I've just started using the luigi library. I am regularly scraping a website and inserting any new records into a Postgres database. As I'm trying to rewrite parts of my scripts to use luigi, it's not clear to me how the "marker table" is supposed to be used.

Workflow:

  1. Scrape data
  2. Query DB to check if new data differs from old data.
  3. If so, store the new data in the same table.

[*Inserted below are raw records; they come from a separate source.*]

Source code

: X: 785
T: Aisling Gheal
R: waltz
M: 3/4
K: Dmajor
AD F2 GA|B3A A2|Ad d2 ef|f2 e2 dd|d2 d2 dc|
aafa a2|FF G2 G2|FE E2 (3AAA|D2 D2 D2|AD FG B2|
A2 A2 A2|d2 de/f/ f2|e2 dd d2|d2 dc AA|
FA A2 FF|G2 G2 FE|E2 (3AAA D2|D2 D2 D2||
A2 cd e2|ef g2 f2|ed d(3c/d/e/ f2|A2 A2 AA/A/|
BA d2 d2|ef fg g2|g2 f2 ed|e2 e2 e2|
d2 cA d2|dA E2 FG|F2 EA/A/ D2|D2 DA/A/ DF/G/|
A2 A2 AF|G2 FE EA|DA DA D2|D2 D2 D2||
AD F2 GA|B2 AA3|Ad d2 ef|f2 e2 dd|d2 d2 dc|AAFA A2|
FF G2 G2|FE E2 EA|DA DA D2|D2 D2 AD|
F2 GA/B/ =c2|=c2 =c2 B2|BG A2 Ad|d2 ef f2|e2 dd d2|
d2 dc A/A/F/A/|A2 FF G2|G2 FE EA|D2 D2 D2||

However, using luigi's postgres.CopyToTable, if the table already exists, no new data will be inserted. I guess I should be using the inserted column in the table_updates table to figure out what new data should be inserted, but it's unclear to me what that process looks like and I can't find any clear examples online.

durrrutti
  • 950
  • 1
  • 7
  • 17

1 Answers1

2

You don't have to worry about marker table much: it's an internal table luigi uses to track which task has already been successfully executed. In order to do so, luigi uses the update_id property of your task. If you didn't declared one, then luigi will use the task_id as shown here. That task_id is a concatenation of the task family name and the first three parameters of your task.

The key here is to overwrite the update_id property of your task and return a custom string that you'll know will be unique for each run of your task. Usually you should use the significant parameters of your task, something like:

@property
def update_id(self):
    return ":".join(self.param1, self.param2, self.param3)

By significant I mean parameters that change the output of your task. I imagine parameters like website url o id, and scraping date. Parameters like the hostname, port, username or password of your database will be the same for any of these tasks so they shouldn't be considered significant.

Notice that without having details about your tables and the data you're trying to save its pretty hard to say how you must build that update_id string, so please be careful.

matagus
  • 5,430
  • 2
  • 24
  • 37